- _Work instruction_: Can you count how many lines in the material below contain the string "chart"? Case counts, so reply with the number alone.

- _Recorded information_:
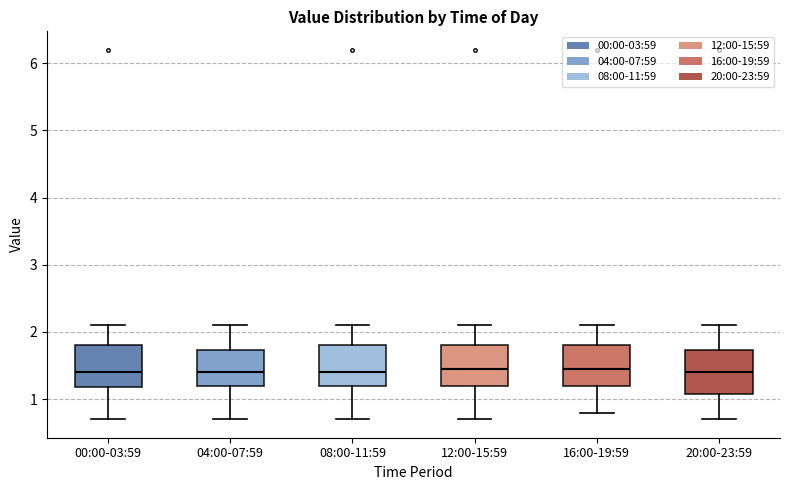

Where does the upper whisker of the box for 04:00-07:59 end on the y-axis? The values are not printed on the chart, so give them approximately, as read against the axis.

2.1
---
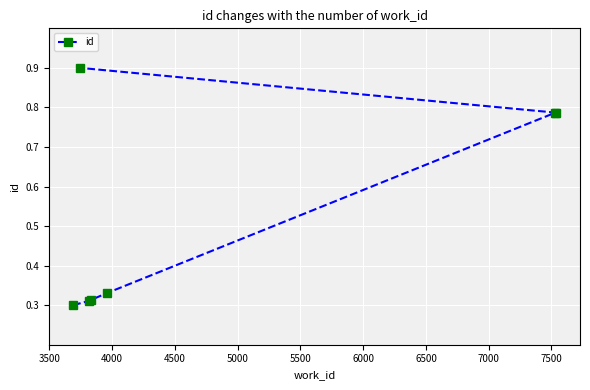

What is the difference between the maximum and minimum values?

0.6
==
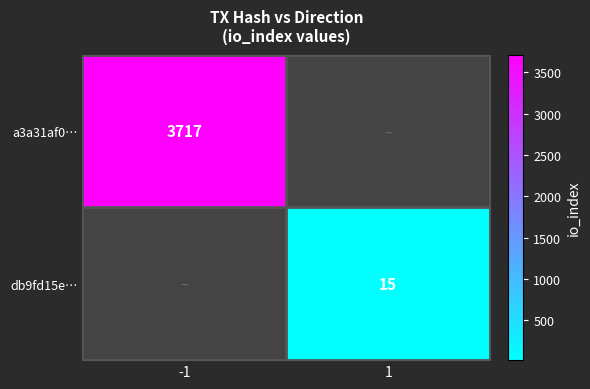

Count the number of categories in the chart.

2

- _Result of the task_: 2